§ **TEXT BLOCK**:
● ● ●

Rolling with the Ronks! () is a French animated children's television series created by Olivier Jean-Marie and Charles Vaucelle. The series was animated by Xilam Animation with the participation of France Télévisions and Disney Channel. The series debuted on Disney Channel in Poland on August 22, 2016.

Plot
Rolling with the Ronks! follows Flash, an alien who is sent to Earth, to the Ronk tribe in 37,520 BC to show them the future. To do this, the Ronk tribe are introduced to a variety of ideas. He is friends with two members of said tribe - Mila and Walter, who accompany him to try and prove he can succeed at his goal. However, Mormagnon along with Godzi (his pet lizard) will do anything to ruin his plans.

Characters
The main characters:
 Flash (voiced by Tom Kenny) is a blue alien with two eye-stalks. He acts as a mentor to the Ronk tribe, mostly showing the tribe's members a variety of new technology.

● ● ●

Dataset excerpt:
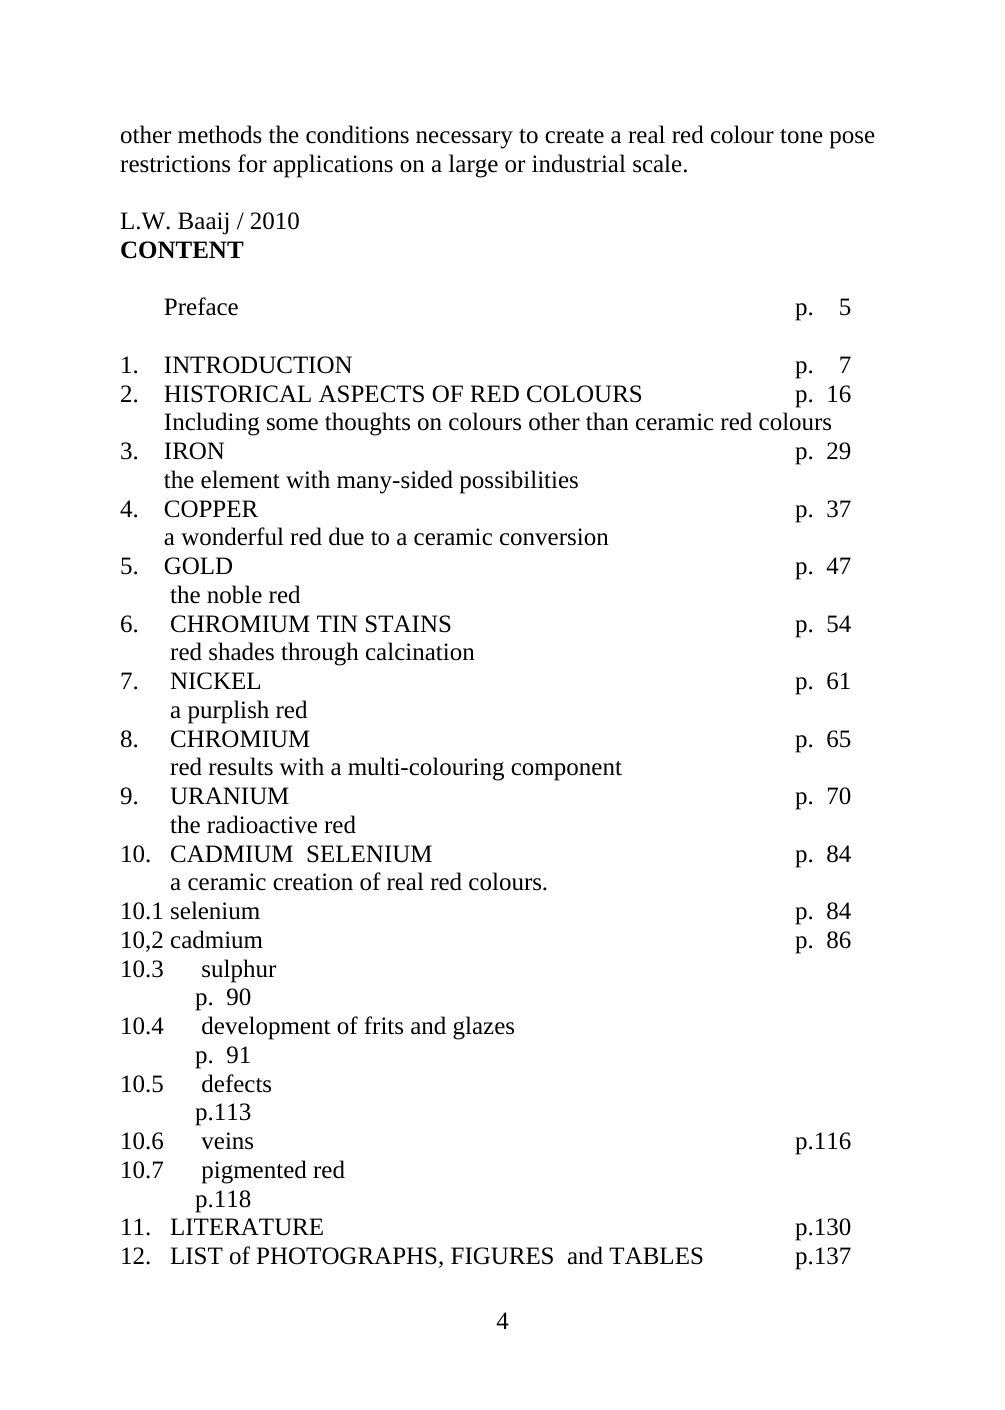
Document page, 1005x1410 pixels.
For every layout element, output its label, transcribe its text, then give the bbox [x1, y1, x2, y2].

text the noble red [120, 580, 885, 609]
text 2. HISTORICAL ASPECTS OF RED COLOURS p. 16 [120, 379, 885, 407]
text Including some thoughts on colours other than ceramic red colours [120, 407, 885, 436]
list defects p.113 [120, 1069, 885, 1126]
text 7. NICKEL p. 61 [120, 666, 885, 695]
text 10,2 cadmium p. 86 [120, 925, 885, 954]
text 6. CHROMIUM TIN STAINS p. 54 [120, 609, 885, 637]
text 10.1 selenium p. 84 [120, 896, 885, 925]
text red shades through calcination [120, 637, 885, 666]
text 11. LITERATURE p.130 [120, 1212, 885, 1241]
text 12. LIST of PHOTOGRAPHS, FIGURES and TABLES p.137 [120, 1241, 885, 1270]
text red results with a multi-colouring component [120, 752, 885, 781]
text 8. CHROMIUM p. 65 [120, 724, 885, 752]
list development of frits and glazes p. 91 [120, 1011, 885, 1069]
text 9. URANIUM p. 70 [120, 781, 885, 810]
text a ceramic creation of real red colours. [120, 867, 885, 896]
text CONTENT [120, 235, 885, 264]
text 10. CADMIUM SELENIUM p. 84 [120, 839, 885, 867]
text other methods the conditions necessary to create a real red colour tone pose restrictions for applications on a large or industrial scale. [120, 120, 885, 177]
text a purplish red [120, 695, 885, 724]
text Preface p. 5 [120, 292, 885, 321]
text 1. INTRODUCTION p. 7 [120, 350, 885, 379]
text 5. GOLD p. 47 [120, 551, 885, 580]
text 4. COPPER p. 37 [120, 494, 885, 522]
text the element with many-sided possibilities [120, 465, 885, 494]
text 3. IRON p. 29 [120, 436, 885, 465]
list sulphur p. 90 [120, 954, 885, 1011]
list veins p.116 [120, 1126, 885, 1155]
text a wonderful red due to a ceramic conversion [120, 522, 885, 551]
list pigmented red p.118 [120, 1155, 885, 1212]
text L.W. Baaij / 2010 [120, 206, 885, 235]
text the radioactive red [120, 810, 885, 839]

● ● ●

§ **THE TASKS**:
a – Can you reproduce, word for word, the passage of the Rolling with the Ronks! article that begins at the words "Rolling with the Ronks! ()" and stops after the words "August 22, 2016."?
b – How would the article on Rolling with the Ronks! go on after its last sentence? Write the next part.

§ **SOLVED TASKS**:
a –
Rolling with the Ronks! () is a French animated children's television series created by Olivier Jean-Marie and Charles Vaucelle. The series was animated by Xilam Animation with the participation of France Télévisions and Disney Channel. The series debuted on Disney Channel in Poland on August 22, 2016.

b –
 Mila (voiced by Jessica DiCicco) is a cave girl. She is tomboyish and courageous, willing to try new ideas.
 Walter (voiced by Scott Whyte) is Mila's uncle. He is rather large. He is also well-meaning in assisting Flash, even if it means watching over his niece.

Other characters:
 Mormagnon (voiced by Charlie Adler) is the antagonist of the series. The uniquely hairy member of the tribe, he is greedy and petty.
 Mama (voiced by Cree Summer) is the chief of the tribe, happy to accept Flash's next idea. She appears to be the oldest member.
 Godzi (voiced by Dee Bradley Baker[episodes 1-12], Billy West [episodes 13-52]) is Mormagnon's pet, who resembles a frilled-neck lizard. While not as malicious as his owner, he can breathe fire - a trait sometimes used to the others' advantage.

Episodes

Pilot (2016)

Season 1 (2016–17)

Broadcast
The series premiered in France on February 6, 2017. The series premiered in Disney Channel in the United Kingdom and Ireland on July 22, 2017. The series was also broadcast in Germany. In the United States, the series airs on Primo TV.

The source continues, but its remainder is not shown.